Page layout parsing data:
--- START ---

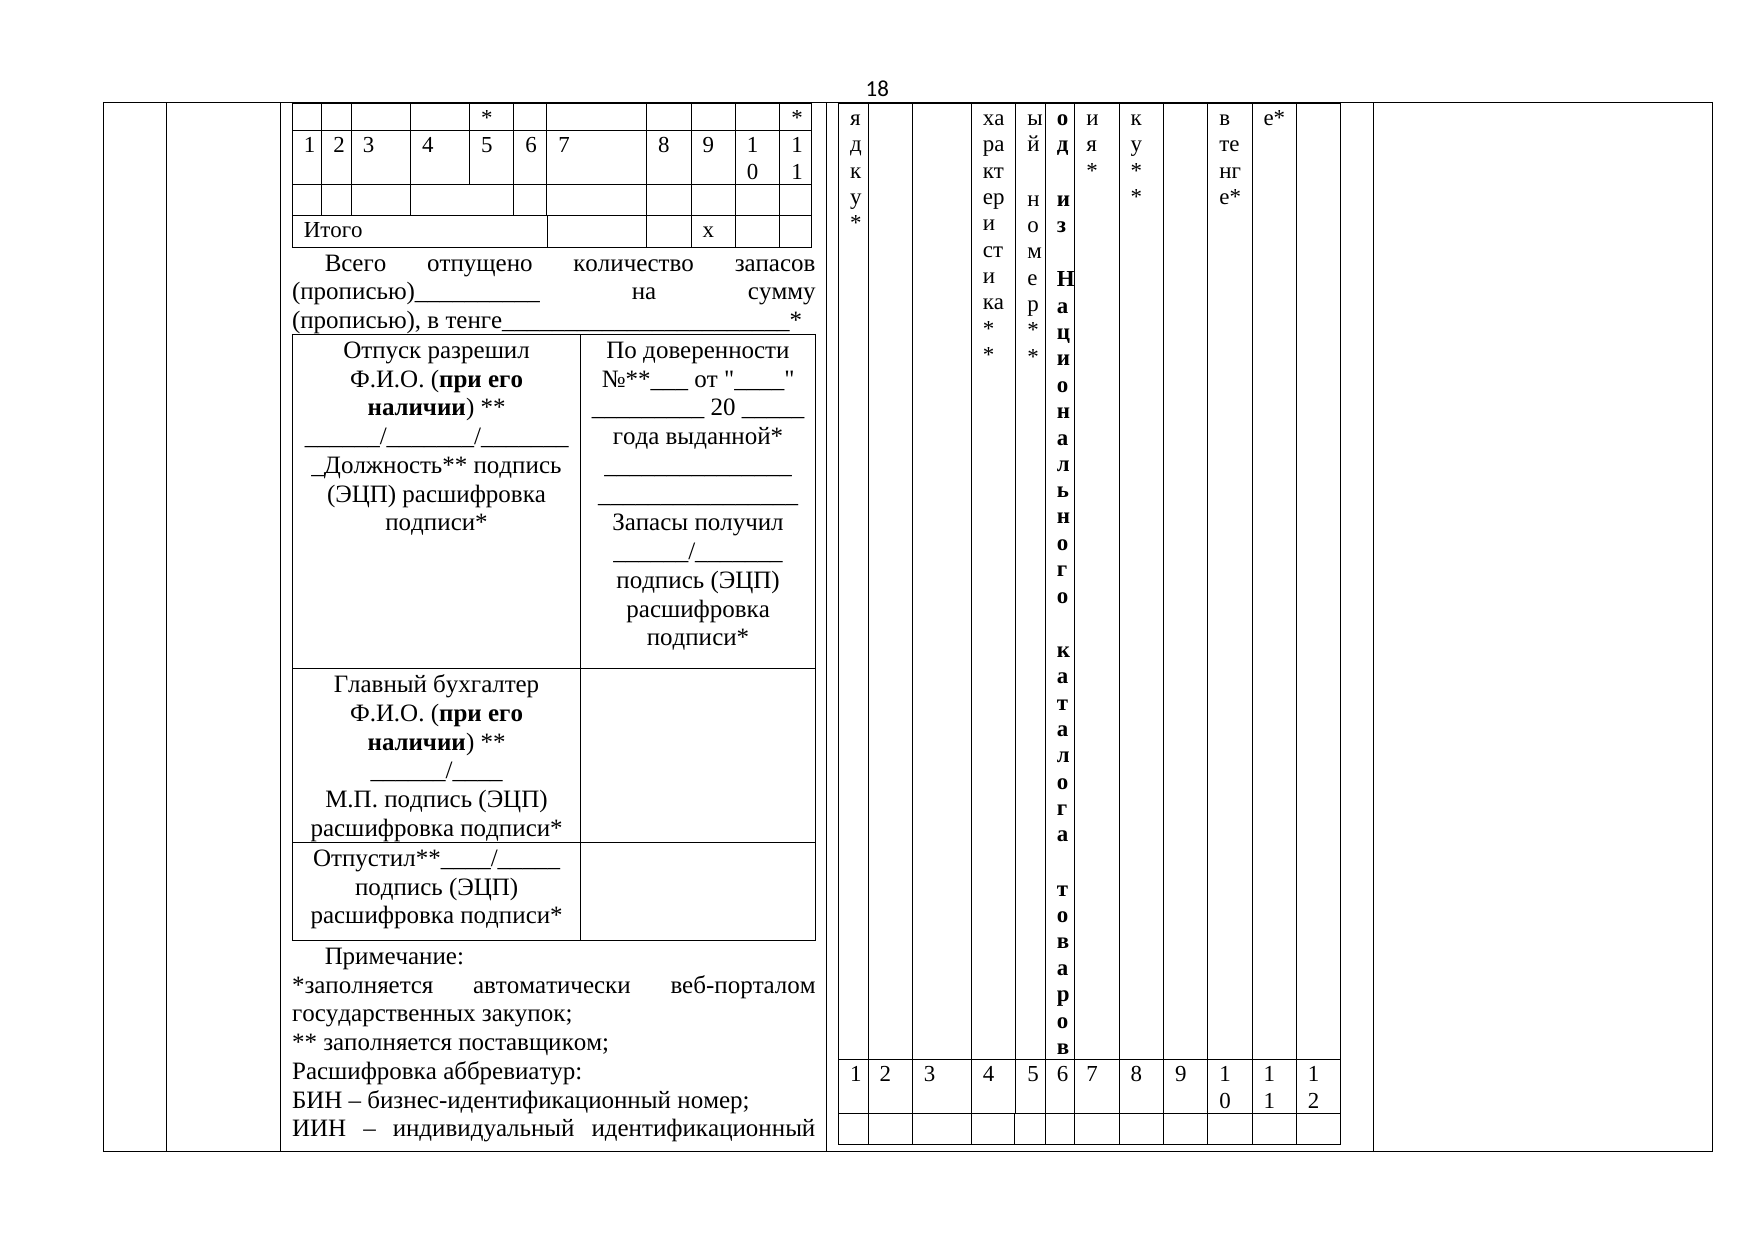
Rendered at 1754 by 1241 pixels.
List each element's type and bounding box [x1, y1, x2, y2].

table_cell [167, 103, 280, 1151]
table_cell [104, 103, 166, 1151]
table_cell [1374, 103, 1712, 1151]
table_cell [281, 103, 826, 1151]
table_cell [827, 103, 1373, 1151]
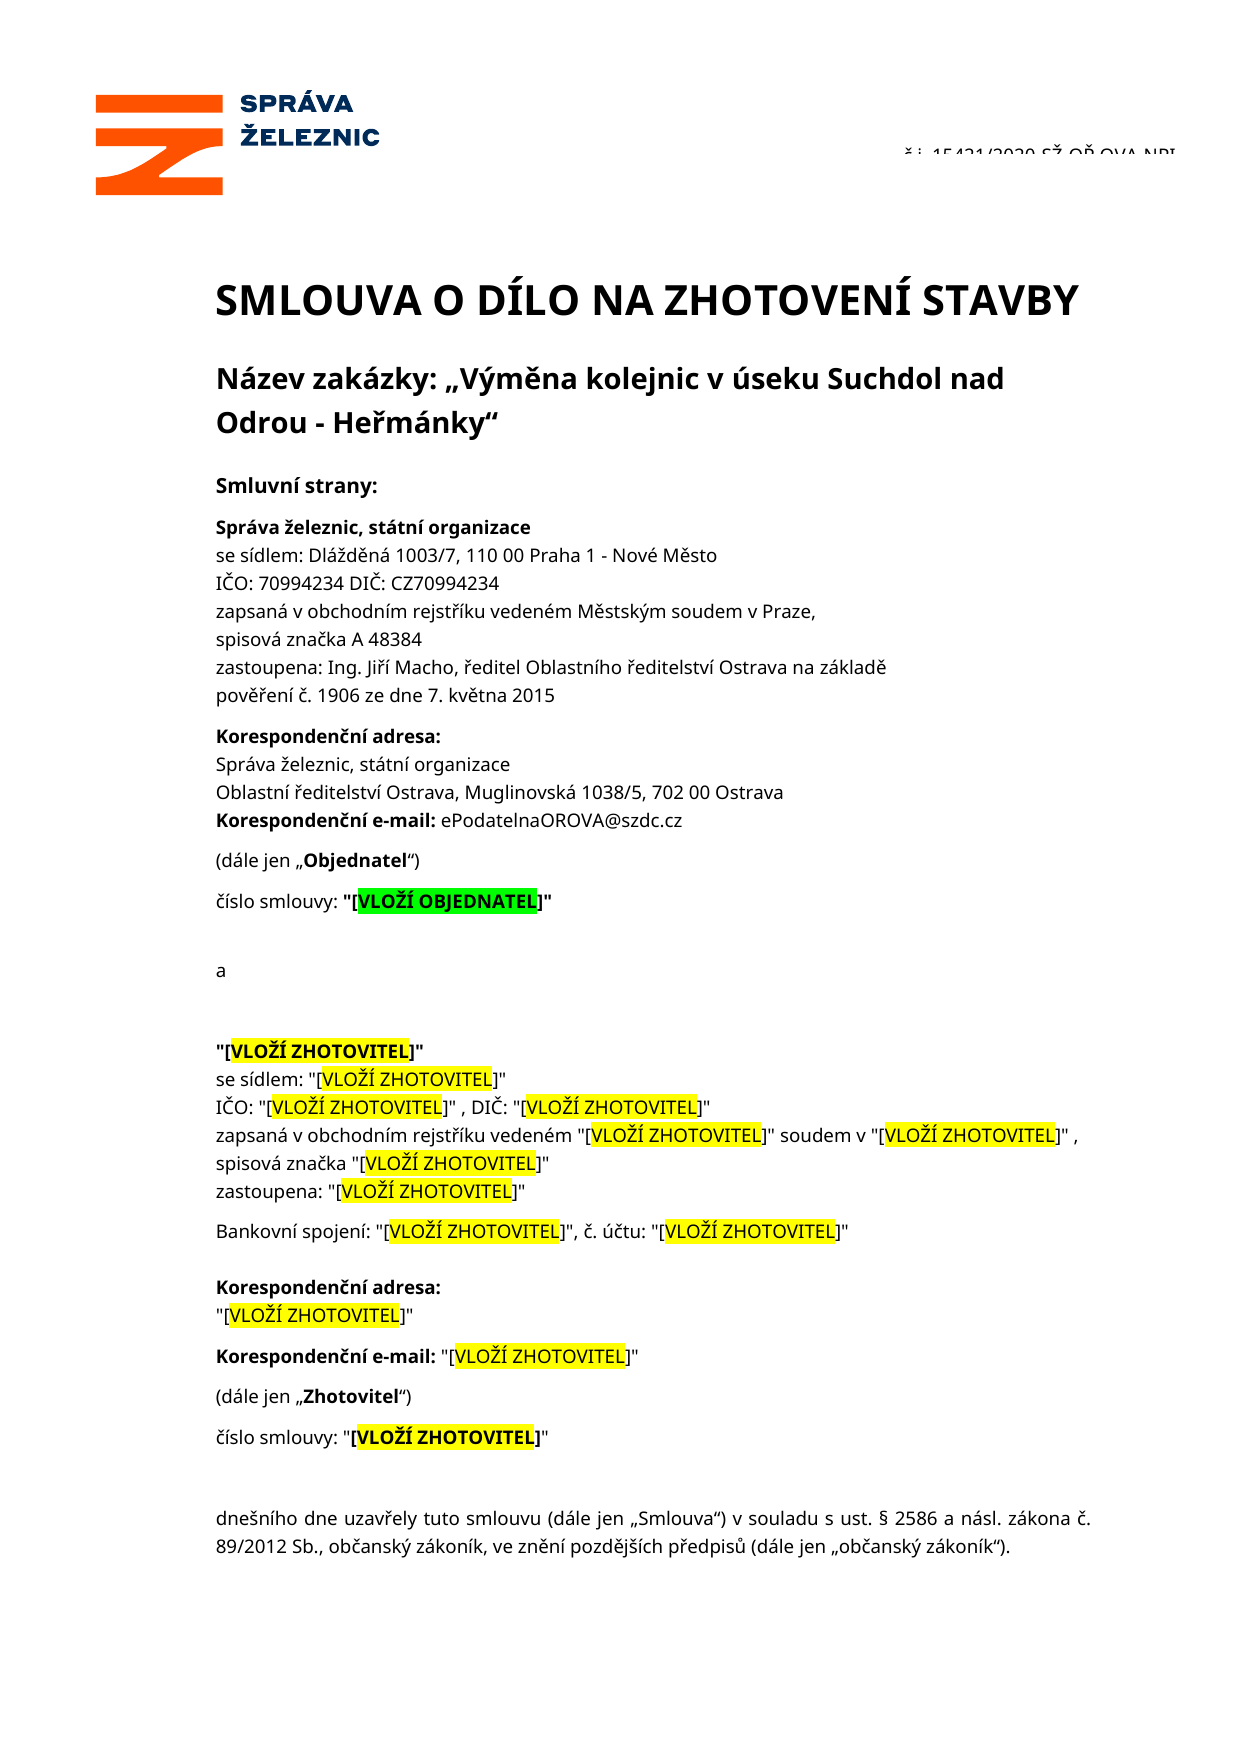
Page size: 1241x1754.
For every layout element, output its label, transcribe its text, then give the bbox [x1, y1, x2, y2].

text spisová značka "[VLOŽÍ ZHOTOVITEL]" [216, 1150, 365, 1176]
text zapsaná v obchodním rejstříku vedeném "[VLOŽÍ ZHOTOVITEL]" soudem v "[VLOŽÍ ZHOTOVITEL]" , [216, 1122, 591, 1147]
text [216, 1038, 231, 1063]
text (dále jen „Objednatel“) [216, 848, 1093, 873]
text číslo smlouvy: "[VLOŽÍ ZHOTOVITEL]" [216, 1424, 357, 1450]
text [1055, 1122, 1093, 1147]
text "[VLOŽÍ ZHOTOVITEL]" [399, 1303, 1093, 1328]
text "[VLOŽÍ ZHOTOVITEL]" [409, 1038, 1093, 1063]
text se sídlem: "[VLOŽÍ ZHOTOVITEL]" [492, 1066, 1093, 1091]
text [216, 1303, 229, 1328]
text IČO: "[VLOŽÍ ZHOTOVITEL]" , DIČ: "[VLOŽÍ ZHOTOVITEL]" [216, 1094, 272, 1119]
text zapsaná v obchodním rejstříku vedeném Městským soudem v Praze, [216, 599, 1093, 624]
text se sídlem: "[VLOŽÍ ZHOTOVITEL]" [216, 1066, 322, 1091]
text IČO: 70994234 DIČ: CZ70994234 [216, 571, 1093, 596]
text Korespondenční e-mail: "[VLOŽÍ ZHOTOVITEL]" [625, 1343, 1093, 1369]
text Správa železnic, státní organizace [216, 751, 1093, 777]
text číslo smlouvy: "[VLOŽÍ ZHOTOVITEL]" [534, 1424, 1093, 1450]
text Smluvní strany: [216, 471, 1093, 499]
text číslo smlouvy: "[VLOŽÍ OBJEDNATEL]" [216, 888, 358, 914]
text Korespondenční adresa: [216, 723, 1093, 749]
text číslo smlouvy: "[VLOŽÍ OBJEDNATEL]" [537, 888, 1093, 914]
text (dále jen „Zhotovitel“) [216, 1384, 1093, 1409]
text se sídlem: Dlážděná 1003/7, 110 00 Praha 1 - Nové Město [216, 543, 1093, 568]
text zapsaná v obchodním rejstříku vedeném "[VLOŽÍ ZHOTOVITEL]" soudem v "[VLOŽÍ ZHOTOVITEL]" , [761, 1122, 885, 1147]
text Korespondenční e-mail: "[VLOŽÍ ZHOTOVITEL]" [216, 1343, 455, 1369]
text Korespondenční adresa: [216, 1274, 1093, 1300]
text dnešního dne uzavřely tuto smlouvu (dále jen „Smlouva“) v souladu s ust. § 2586 a násl. zákona č. 89/2012 Sb., občanský zákoník, ve znění pozdějších předpisů (dále jen „občanský zákoník“). [216, 1505, 1093, 1559]
text zastoupena: "[VLOŽÍ ZHOTOVITEL]" [512, 1178, 1093, 1203]
text Název zakázky: „Výměna kolejnic v úseku Suchdol nad Odrou - Heřmánky“ [216, 358, 1093, 442]
text SMLOUVA O DÍLO NA ZHOTOVENÍ STAVBY [216, 271, 1093, 328]
text Bankovní spojení: "[VLOŽÍ ZHOTOVITEL]", č. účtu: "[VLOŽÍ ZHOTOVITEL]" [216, 1218, 1093, 1244]
text Oblastní ředitelství Ostrava, Muglinovská 1038/5, 702 00 Ostrava [216, 779, 1093, 805]
text Správa železnic, státní organizace [216, 514, 1093, 540]
text spisová značka "[VLOŽÍ ZHOTOVITEL]" [536, 1150, 1093, 1176]
text zastoupena: Ing. Jiří Macho, ředitel Oblastního ředitelství Ostrava na základě [216, 655, 1093, 680]
text spisová značka A 48384 [216, 627, 1093, 652]
text a [216, 957, 1093, 982]
text zastoupena: "[VLOŽÍ ZHOTOVITEL]" [216, 1178, 341, 1203]
text IČO: "[VLOŽÍ ZHOTOVITEL]" , DIČ: "[VLOŽÍ ZHOTOVITEL]" [697, 1094, 1093, 1119]
text Korespondenční e-mail: ePodatelnaOROVA@szdc.cz [216, 807, 1093, 833]
text pověření č. 1906 ze dne 7. května 2015 [216, 683, 1093, 708]
text IČO: "[VLOŽÍ ZHOTOVITEL]" , DIČ: "[VLOŽÍ ZHOTOVITEL]" [442, 1094, 526, 1119]
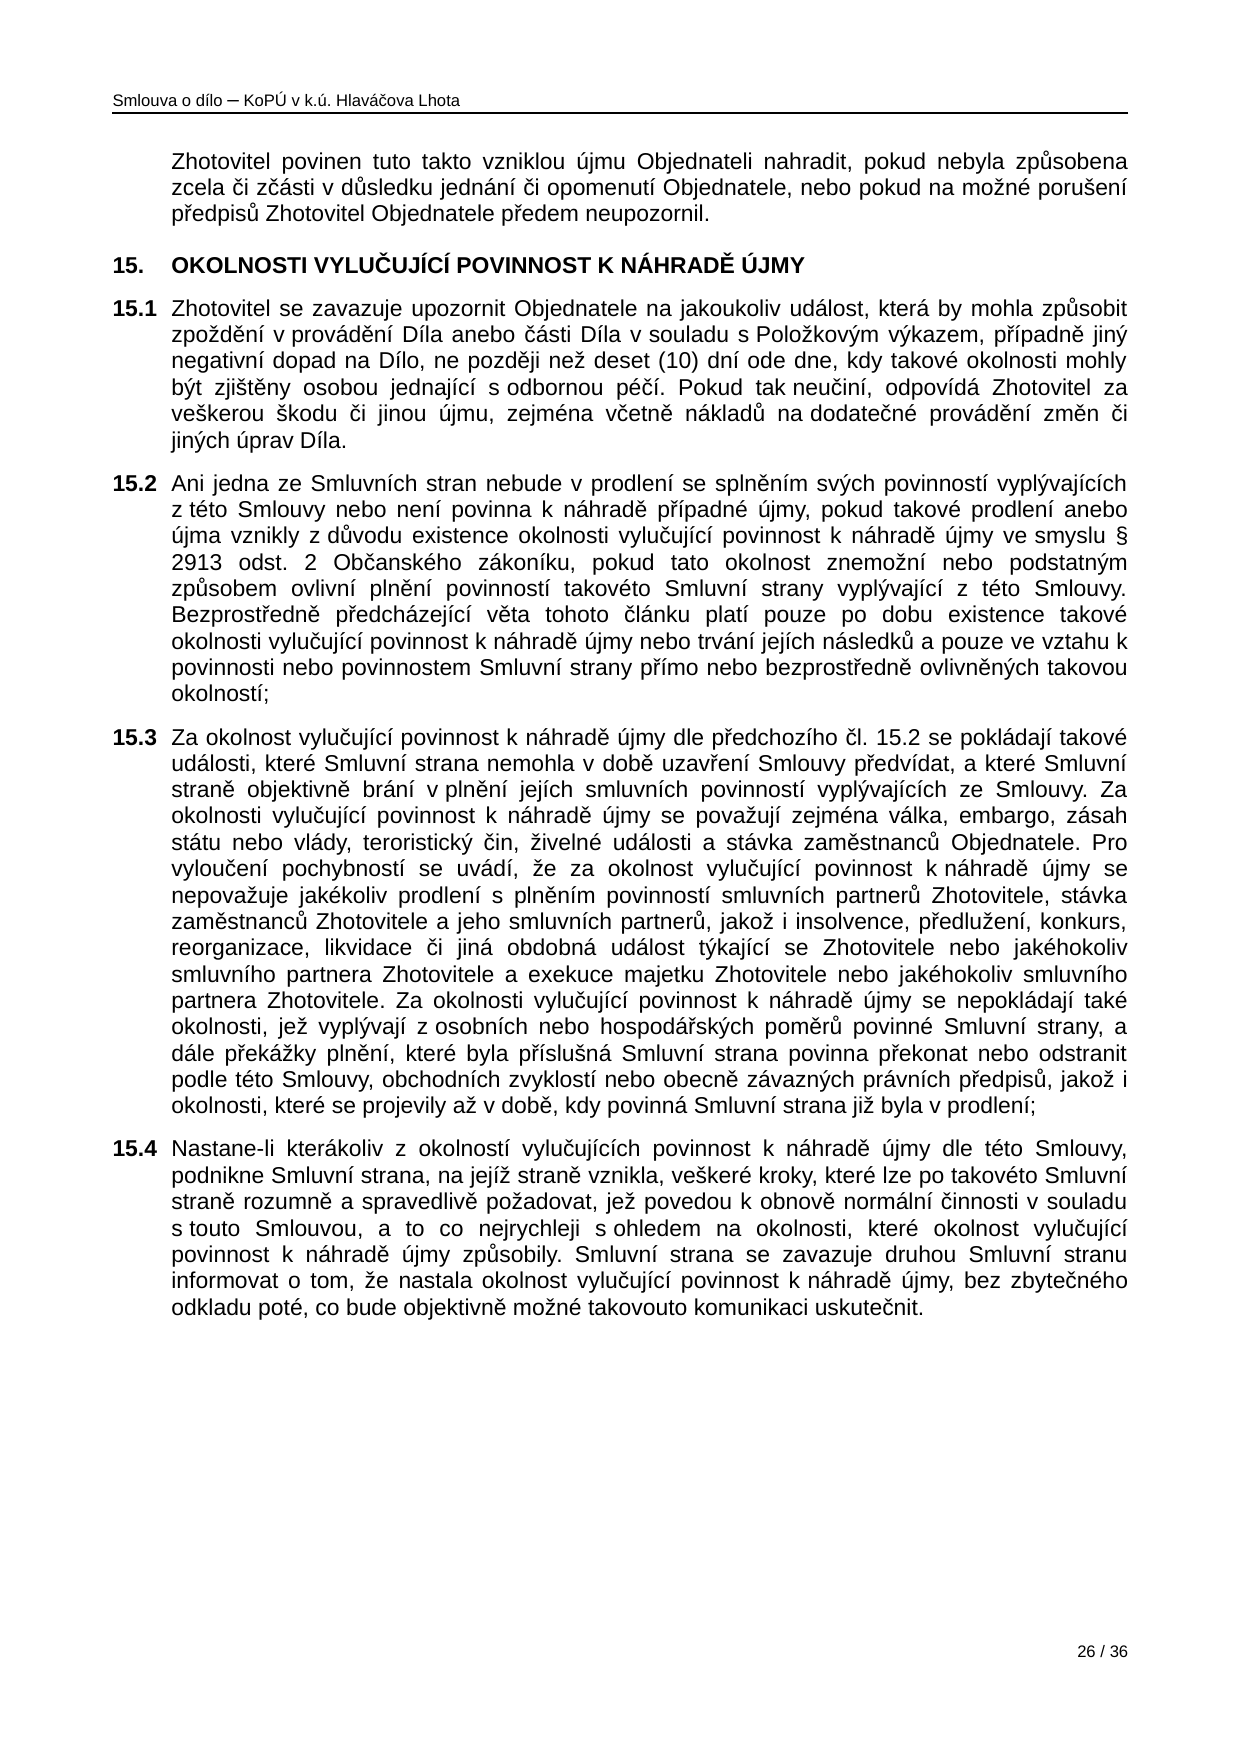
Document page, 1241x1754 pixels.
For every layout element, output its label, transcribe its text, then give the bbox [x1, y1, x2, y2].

--- END ---

List the lines of the records where "železnic" occurs.

### [Task solution]
text Správa železnic, státní organizace [216, 751, 1093, 777]
text Správa železnic, státní organizace [216, 514, 1093, 540]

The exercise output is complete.